Some of those can be encapsulated in linters, but some of them are larger than than linters. And so is that when you're doing the specific guide for walking them through that process? Yeah. So, there's definitely things that linters aren't gonna be able to to do. Like, the linter won't be able to tell whether this this thing should be a model or a service class or something.

Right? It's not really gonna be able to it doesn't understand the business logic of it. So for things like that that we kinda have to rely on, like, little handbooks of being like, here. Like, we've codified our style guide, and we try to make sure that we keep that up to date. There are some things that we still teach through kind of tribal knowledge and code reviews.

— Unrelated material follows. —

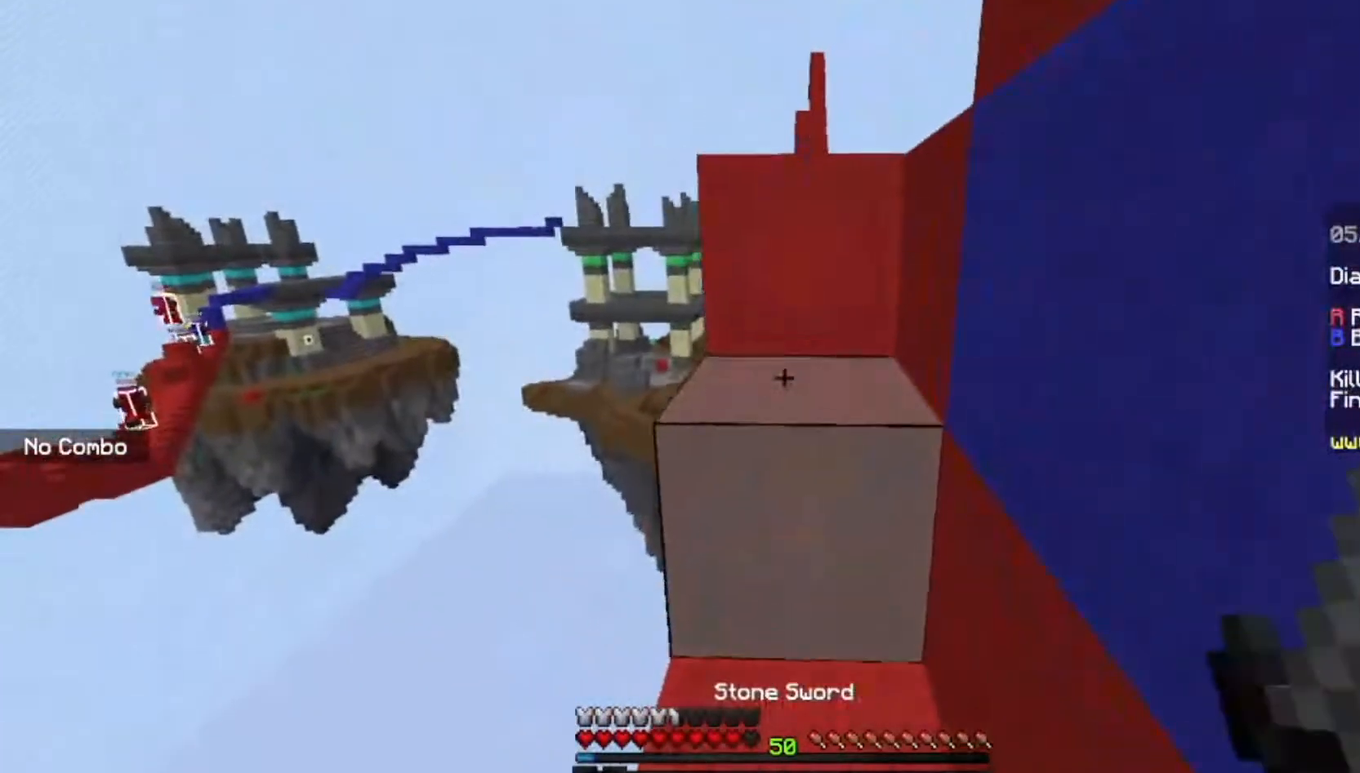
{"keys": ["space", "w"], "mouse": [], "events": [[334, "space", "up"], [401, "space", "down"]]}
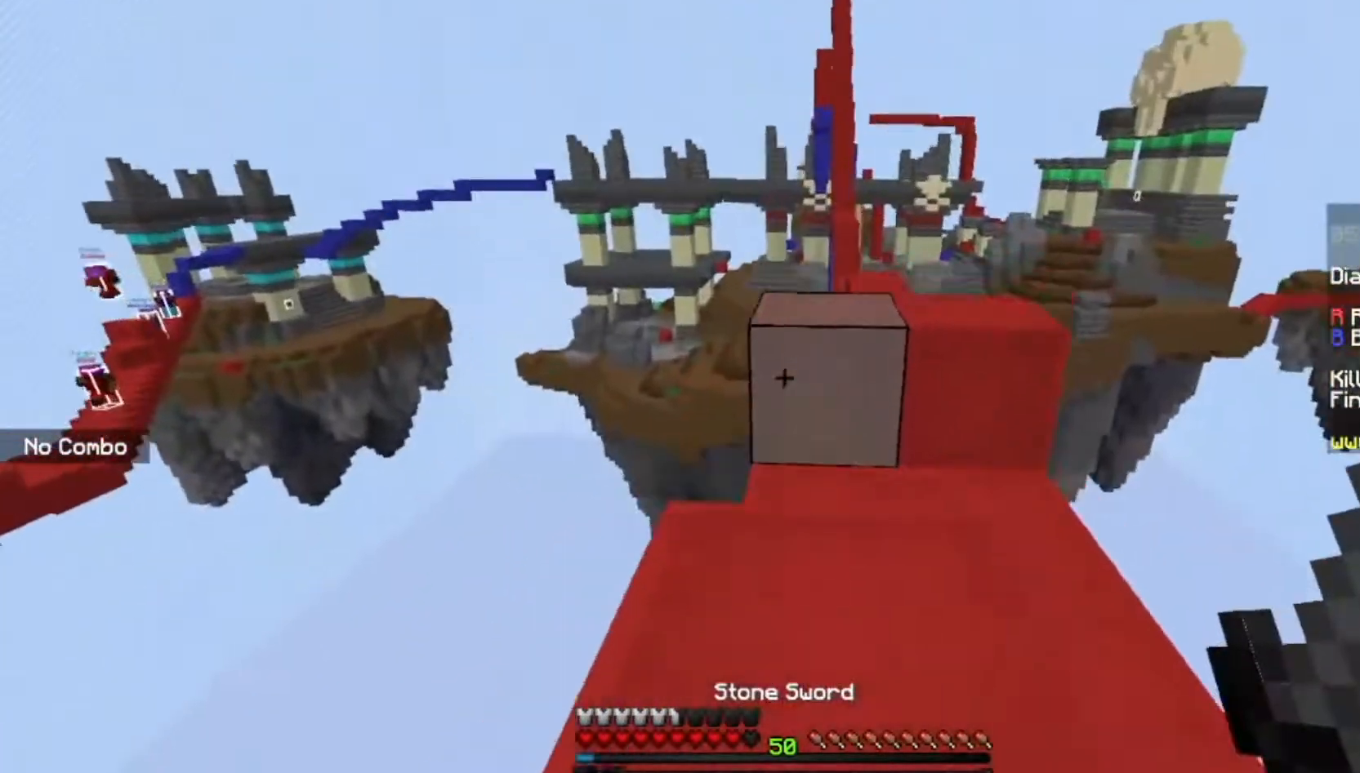
{"keys": ["d", "w"], "mouse": [], "events": [[233, "space", "up"], [433, "d", "down"]]}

Like, if someone submits a pull request and we notice it, we'll still correct it there, and we'll do a lot of pairing. So we'll get developers up to speed by working with people, as opposed to just going off on their own. But I think this is just a learning process. Like, we I don't think we are perfect at getting developers onboarded, and I don't think anyone is. And I think that's the important distinction, is you just it's an iterative process.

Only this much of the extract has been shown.